Dinna Bjorn, spécialiste reconnue de l’héritage Bournonville, a expliqué l’intérêt de ces échanges : « Ce qui rend cette tradition unique, c’est qu’elle peut se combiner avec d’autres styles. Je veux que les jeunes danseurs comprennent qu’ils peuvent interpréter le répertoire classique, y compris des éléments de l’école russe, ainsi que des œuvres contemporaines, tout en restant dans la tradition danoise. » Un point crucial au Kazakhstan, où l’école de ballet russe domine la formation depuis des décennies.
« Nous avons apporté à Astana, depuis le Danemark, notre patrimoine culturel le plus précieux, notre art élevé. »
Beatriz Domingues, ballerine du Royal Danish Theatre
Un Kazakh au Royal Danish Theatre : Meirambek Nazargozhayev, ambassadeur d’un pont culturel
La tournée du Royal Danish Theatre a été rendue possible grâce à l’implication de Meirambek Nazargozhayev, premier membre de la compagnie né au Kazakhstan.
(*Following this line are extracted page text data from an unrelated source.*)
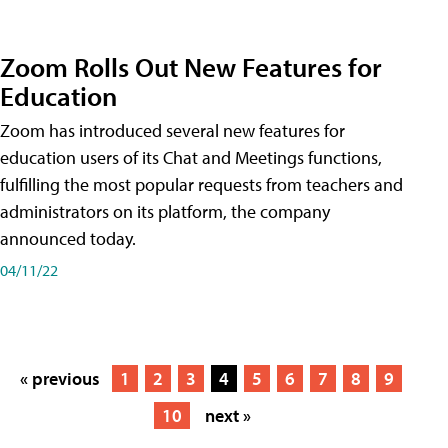
Zoom Rolls Out New Features for
Education
Zoom has introduced several new features for
education users of its Chat and Meetings functions,
fulfilling the most popular requests from teachers and
administrators on its platform, the company
announced today.
04/11/22
« previous
1
2
3
4
5
6
7
8
9
10
next »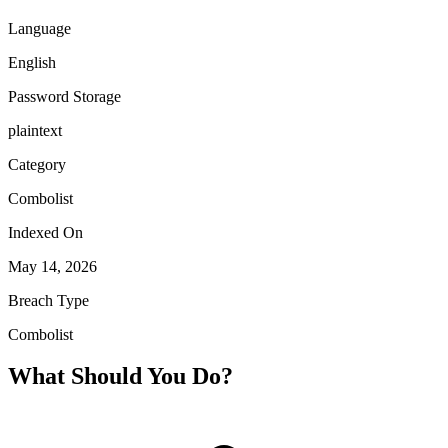
Language
English
Password Storage
plaintext
Category
Combolist
Indexed On
May 14, 2026
Breach Type
Combolist
What Should You Do?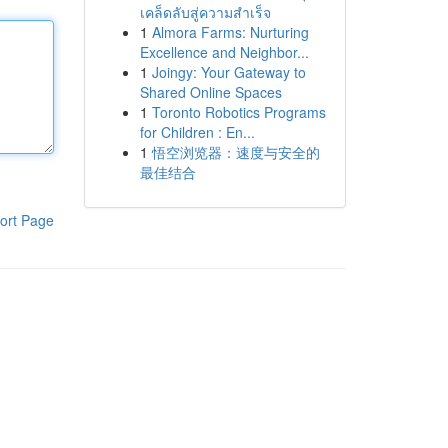
เคล็ดลับสู่ความสำเร็จ
1
Almora Farms: Nurturing
Excellence and Neighbor...
1
Joingy: Your Gateway to
Shared Online Spaces
1
Toronto Robotics Programs
for Children : En...
1
悟空浏览器：速度与安全的
最佳结合
ort Page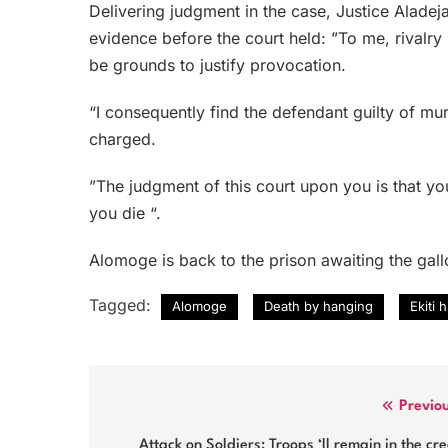
Delivering judgment in the case, Justice Alade
evidence before the court held: ”To me, rivalr
be grounds to justify provocation.
“I consequently find the defendant guilty of mu
charged.
”The judgment of this court upon you is that y
you die “.
Alomoge is back to the prison awaiting the gal
Tagged:
Alomoge
Death by hanging
Ekiti 
Post
Previo
navigation
Attack on Soldiers: Troops ‘ll remain in the cr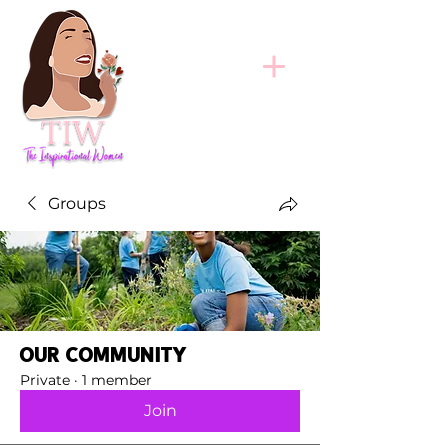
Groups
Our Community
Private
·
1 member
Join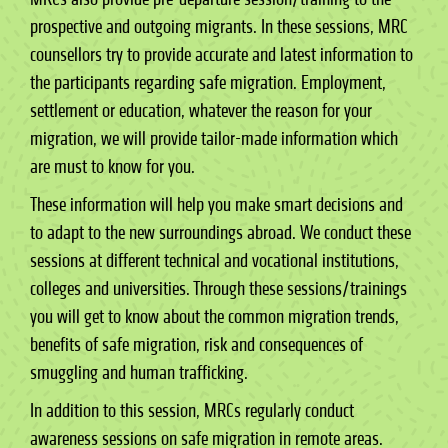
prospective and outgoing migrants. In these sessions, MRC
counsellors try to provide accurate and latest information to
the participants regarding safe migration. Employment,
settlement or education, whatever the reason for your
migration, we will provide tailor-made information which
are must to know for you.
These information will help you make smart decisions and
to adapt to the new surroundings abroad. We conduct these
sessions at different technical and vocational institutions,
colleges and universities. Through these sessions/trainings
you will get to know about the common migration trends,
benefits of safe migration, risk and consequences of
smuggling and human trafficking.
In addition to this session, MRCs regularly conduct
awareness sessions on safe migration in remote areas.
De retour sur scène dans son pays natal, il a interprété un solo intitulé « Loneliness », sur la Sonate au clair de lune de Beethoven, démontrant ainsi les liens étroits entre les deux cultures.
Selon Euronews FR, cette présence kazakhe au sein de l’institution danoise illustre une dynamique plus large : celle d’un échange culturel mutuellement enrichissant. « Nous nous sommes produits à Almaty l’an dernier et nous avons été profondément touchés par l’enthousiasme et l’accueil chaleureux. C’est une grande joie pour nous tous de revenir au Kazakhstan », a rappelé Beatriz Domingues, soulignant l’importance des retours positifs des publics locaux.
Reste à voir si cette dynamique se concrétisera par des projets concrets dans les mois à venir. Une chose est sûre : le Kazakhstan continue de se positionner comme un acteur clé dans le paysage culturel eurasien, attirant des institutions prestigieuses tout en valorisant son propre patrimoine artistique.
August Bournonville (1805-1879) est une figure majeure du ballet danois. Son style, marqué par l’élégance et la légèreté, a façonné l’identité du ballet classique au Danemark. Parmi ses œuvres les plus célèbres figure « La Sylphide », toujours jouée par les grandes compagnies mondiales, dont Astana Opera. Sa technique, encore enseignée aujourd’hui, repose sur des mouvements fluides et une grande expressivité.